Burr introduced the bill in a House committee on Monday, where it was approved and calendared for consideration by the full House on Tuesday. Democrats and some court officials said the bill was too significant to be rushed through at the end of session.

On Tuesday, Burr said he thought he would have more time to advance the proposal. He said the governor vetoed the budget earlier than he anticipated, narrowing the time frame that the bill could be moved through both chambers. Legislative leaders say they anticipate ending the session as early as this week.

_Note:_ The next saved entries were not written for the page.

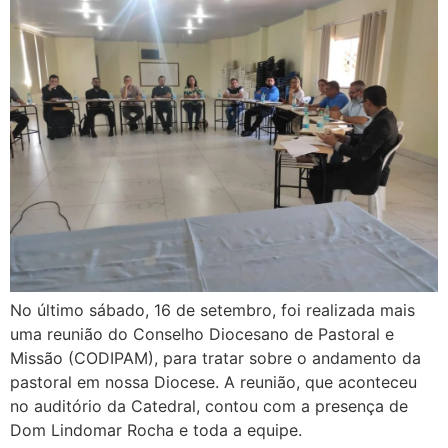
No último sábado, 16 de setembro, foi realizada mais
uma reunião do Conselho Diocesano de Pastoral e
Missão (CODIPAM), para tratar sobre o andamento da
pastoral em nossa Diocese. A reunião, que aconteceu
no auditório da Catedral, contou com a presença de
Dom Lindomar Rocha e toda a equipe.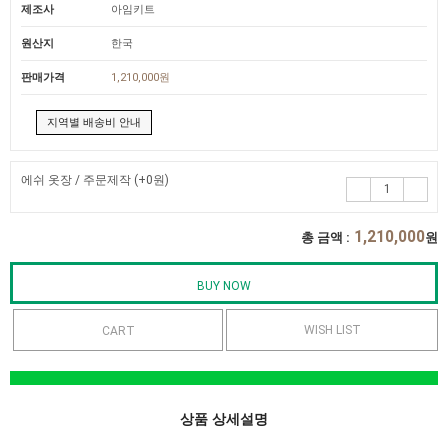
제조사
아임키트
원산지
한국
판매가격
1,210,000원
지역별 배송비 안내
에쉬 옷장 / 주문제작
(+0원)
1,210,000
총 금액 :
원
WISH LIST
상품 상세설명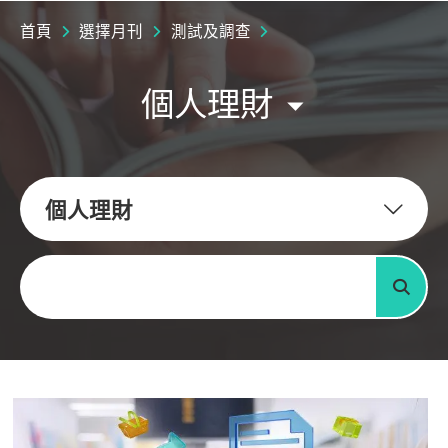
首頁
選擇月刊
測試及調查
個人理財
個人理財
關鍵字
搜尋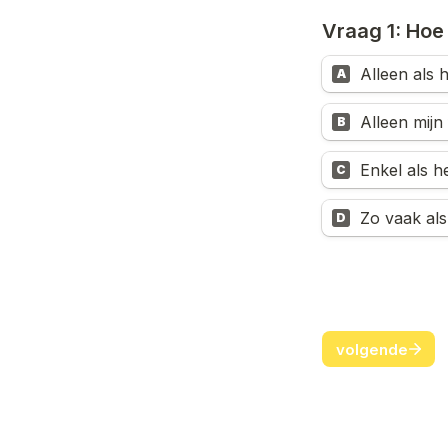
Vraag 1: Hoe v
Alleen als 
A
B
Enkel als he
C
D
volgende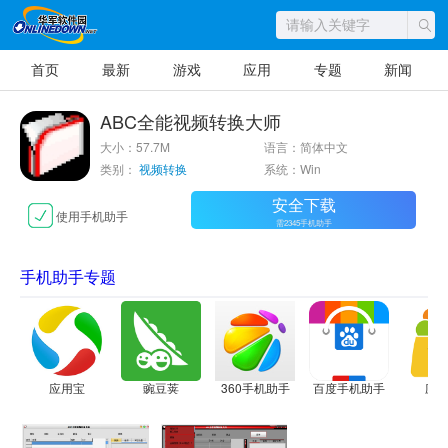
首页
最新
游戏
应用
专题
新闻
ABC全能视频转换大师
大小：57.7M
语言：简体中文
类别：
视频转换
系统：Win
安全下载
使用手机助手
需2345手机助手
手机助手专题
应用宝
豌豆荚
360手机助手
百度手机助手
应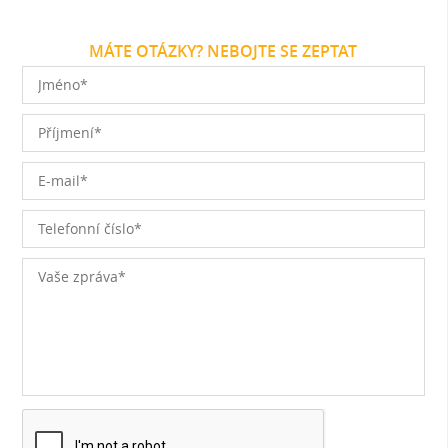
MÁTE OTÁZKY? NEBOJTE SE ZEPTAT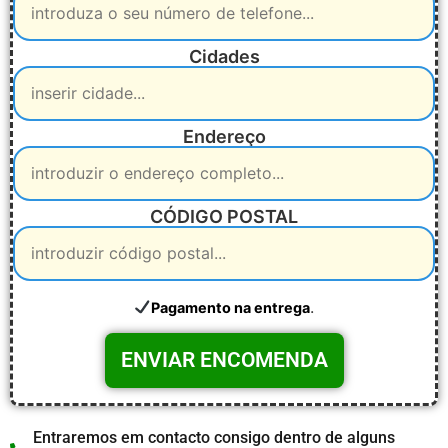
Cidades
Endereço
CÓDIGO POSTAL
.
Pagamento na entrega
Entraremos em contacto consigo dentro de alguns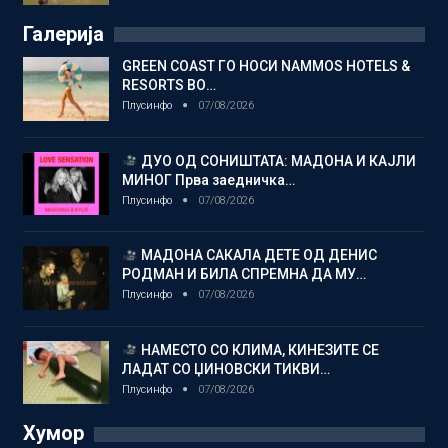
Галерија
GREEN COAST ГО НОСИ NAMMOS HOTELS &
RESORTS ВО…
Плусинфо
07/08/2026
ДУО ОД СОНИШТАТА: МАДОНА И КАЈЛИ
МИНОГ Прва заедничка…
Плусинфо
07/08/2026
МАДОНА САКАЛА ДЕТЕ ОД ДЕНИС
РОДМАН И БИЛА СПРЕМНА ДА МУ…
Плусинфо
07/08/2026
НАМЕСТО СО КЛИМА, КИНЕЗИТЕ СЕ
ЛАДАТ СО ЏИНОВСКИ ТИКВИ…
Плусинфо
07/08/2026
Хумор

“I look forward to debating HB 717 when the General Assembly returns in a few months,” Burr said. “In the meantime, I will continue to welcome feedback from those interested in the common sense and badly needed judicial district reforms I am proposing in HB 717.

“The General Assembly has a responsibly to fix the gerrymandered and disproportionate judicial districts crafted by the Democrat Party, and I fully expect this fix to happen before the 2018 election.”

The legislature also has to redraw legislative and congressional districts because judges have ruled them to be unconstitutionally racial gerrymanders.

Democrats complained that Burr’s bill, which would redraw maps for superior court, district court and district attorney elections, was crafted to benefit Republicans. Burr said the intent was to redistrict based on population growth, geography and workloads.